AUDINATE ON BROADWAY
Dante IP technology specialist Audinate has a new chip available for original equipment makers into IP or looking into networking their audio equipment via IP.
The Broadway chip handles 16 I/O channels of up to 96 kHz audio, with latency as low as 0.25 ms and Gigabit Ethernet. Interface options include SPI, UART and GPIO interfaces.
The company says the chip is aimed at “mid-tier” equipment such as multichannel amplifiers, smaller DSP sections, hardware interfaces, compact mixing consoles and conferencing systems.
According to Audinate, Broadway has “significant performance enhancements over the low channel-count Dante Ultimo solution.”
DIGITAL ALERT SYSTEMS UPGRADES ONE-NET & DASDEC
Monroe Electronics and its Digital Alert Systems subsidiary have issued a software upgrade to the One-Net and DASDEC platforms for advanced Emergency Alert Systems and Common Alerting Protocol messaging compliance. The new Version 3.1 of the One-Net and DASDEC platforms provides the latest compliance mandates, operational improvements and security features.
A new feature is MPEG-DASH message playout. Customers can add MPEG-DASH to One-Net SE and DASDEC-II devices.
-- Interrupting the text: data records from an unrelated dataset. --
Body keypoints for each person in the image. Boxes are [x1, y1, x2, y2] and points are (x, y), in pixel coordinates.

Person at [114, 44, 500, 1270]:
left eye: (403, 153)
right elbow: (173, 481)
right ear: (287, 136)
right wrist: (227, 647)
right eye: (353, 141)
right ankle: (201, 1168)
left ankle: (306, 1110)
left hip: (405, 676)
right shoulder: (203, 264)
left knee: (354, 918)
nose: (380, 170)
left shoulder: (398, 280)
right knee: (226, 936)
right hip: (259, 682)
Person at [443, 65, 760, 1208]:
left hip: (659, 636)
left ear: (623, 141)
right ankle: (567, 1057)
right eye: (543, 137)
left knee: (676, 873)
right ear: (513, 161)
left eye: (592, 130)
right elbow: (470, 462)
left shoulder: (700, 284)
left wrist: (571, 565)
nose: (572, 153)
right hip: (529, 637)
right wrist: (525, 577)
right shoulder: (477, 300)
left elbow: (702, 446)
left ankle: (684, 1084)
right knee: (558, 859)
In addition, the internal MPEG-2 encoder now includes an option switch to provide a constant stream to maintain continuity with downstream encoders and other devices.
The upgrade features an update for emergency alert authentication to address changes made by U.S. and Canadian authorities. This includes the latest FEMA IPAWS and Pelmorex NAAD digital certificates, which are required to ensure proper validation and authentication of emergency alert messages.
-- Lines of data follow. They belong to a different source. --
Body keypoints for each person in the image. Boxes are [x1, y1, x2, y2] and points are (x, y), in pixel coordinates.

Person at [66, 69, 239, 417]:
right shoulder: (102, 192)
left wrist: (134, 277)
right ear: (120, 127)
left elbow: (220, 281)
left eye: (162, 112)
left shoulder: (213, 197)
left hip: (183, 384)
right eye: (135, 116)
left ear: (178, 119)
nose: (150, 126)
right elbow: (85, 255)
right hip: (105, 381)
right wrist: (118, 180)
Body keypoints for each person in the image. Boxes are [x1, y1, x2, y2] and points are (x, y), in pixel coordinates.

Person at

More features that make up Version 3.1 include a selector to normalize radio and CAP alert audio output levels; an upgraded Alert Agent with improved handling of rare alert cases; enhancement to the network settings; an addition of a RSYSLOG function; and support for the new upgrades to Custom Message Pro.
Previous users of Version 3.0 will be able to upgrade to Version 3.1 for free. Customers upgrading from older versions will need to purchase a Version 3.0 enabling key before installing Version 3.1.
NEUTRIK CLEANS UP
It might seem surprising, but cleaning and inspecting fiber-optic connectors can be difficult. Contrary to first impulse, they should not be wiped with a cloth, clothing, paper towel or air blaster, according to manufacturer Neutrik; such materials can scratch or leave lint, the smallest of which can wreak havoc with a cable’s performance or damage the connector.
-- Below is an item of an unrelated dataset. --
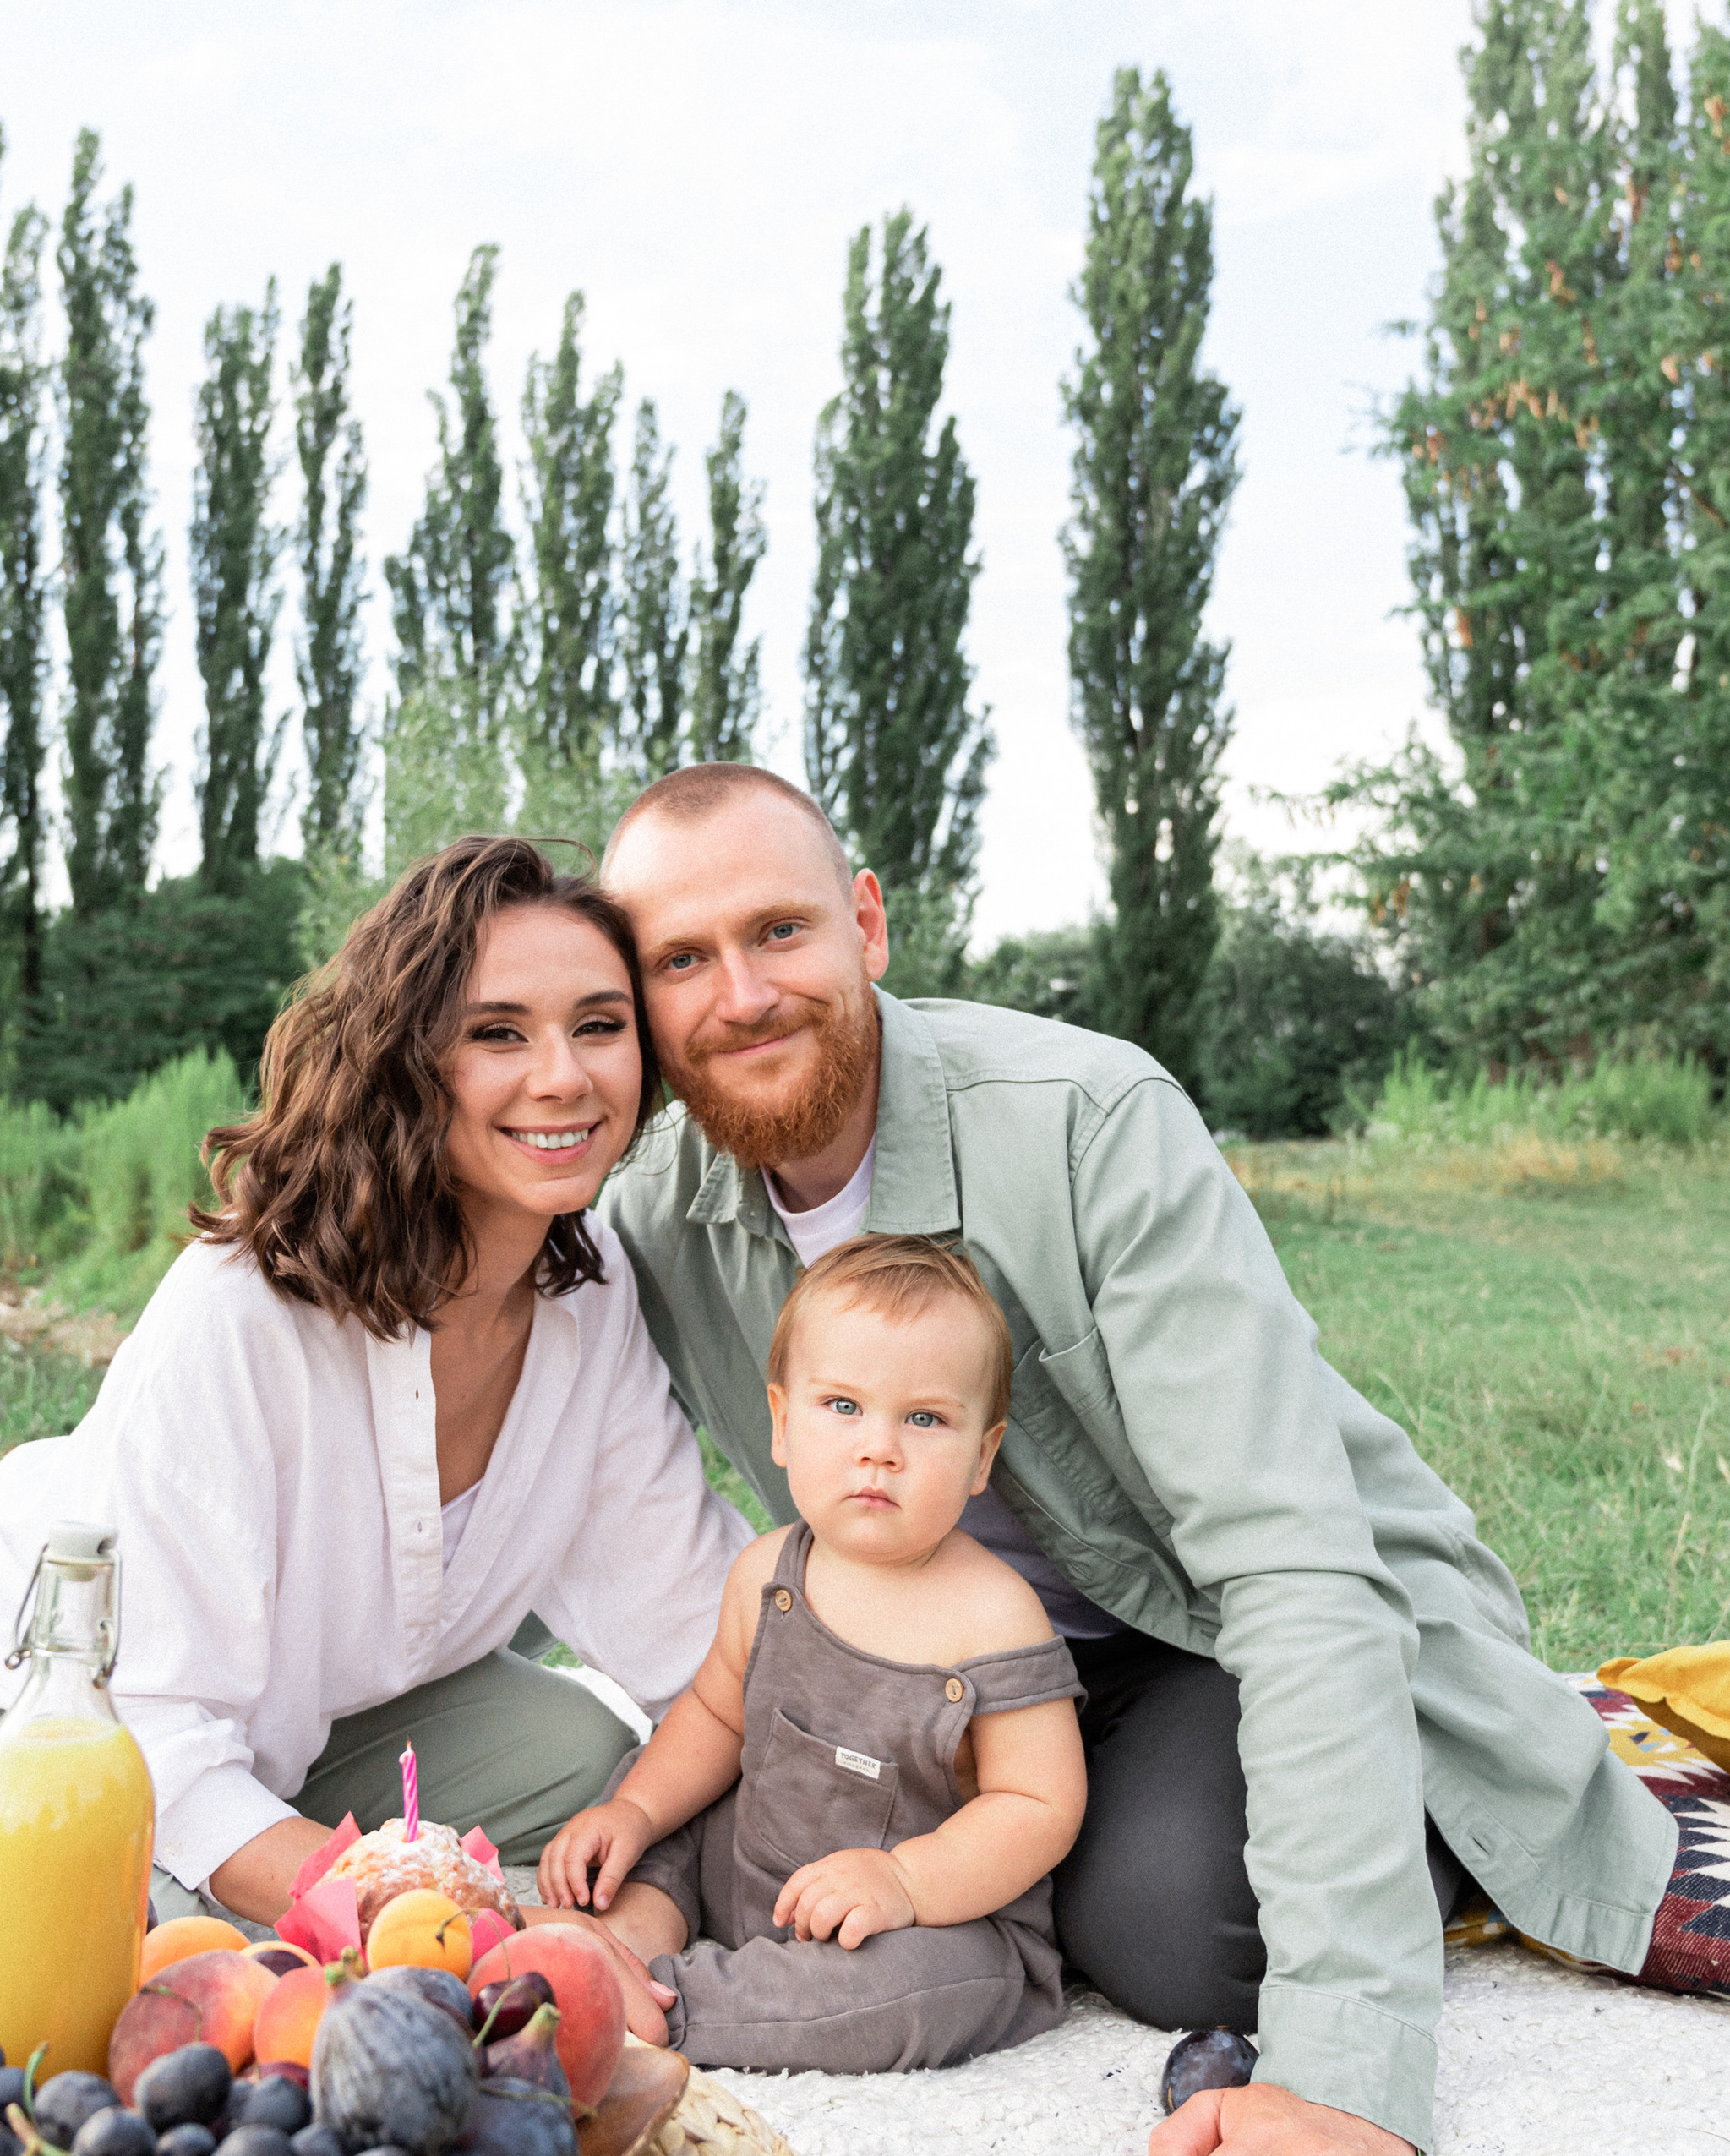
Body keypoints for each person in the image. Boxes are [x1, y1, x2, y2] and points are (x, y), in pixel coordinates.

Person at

To bring proper fiber-optic inspection and cleaning techniques to the public as the cable becomes common within broadcast facilities, Neutrik said, it has created a set of cleaning accessories for its opticalCon Advanced high-performance cables. These connector-like attachments hold the shutter open, allowing for the use of professional optical connector cleaners. This alleviated the need to jigger the shutter open or remove it to get at the ferrules.
Neutrik USA President Peter Milbery stated, “For anyone using fiber optic cables outfitted with Neutrik’s opticalCON Advanced cable connectors, these new cleaning tools are an invaluable accessory.”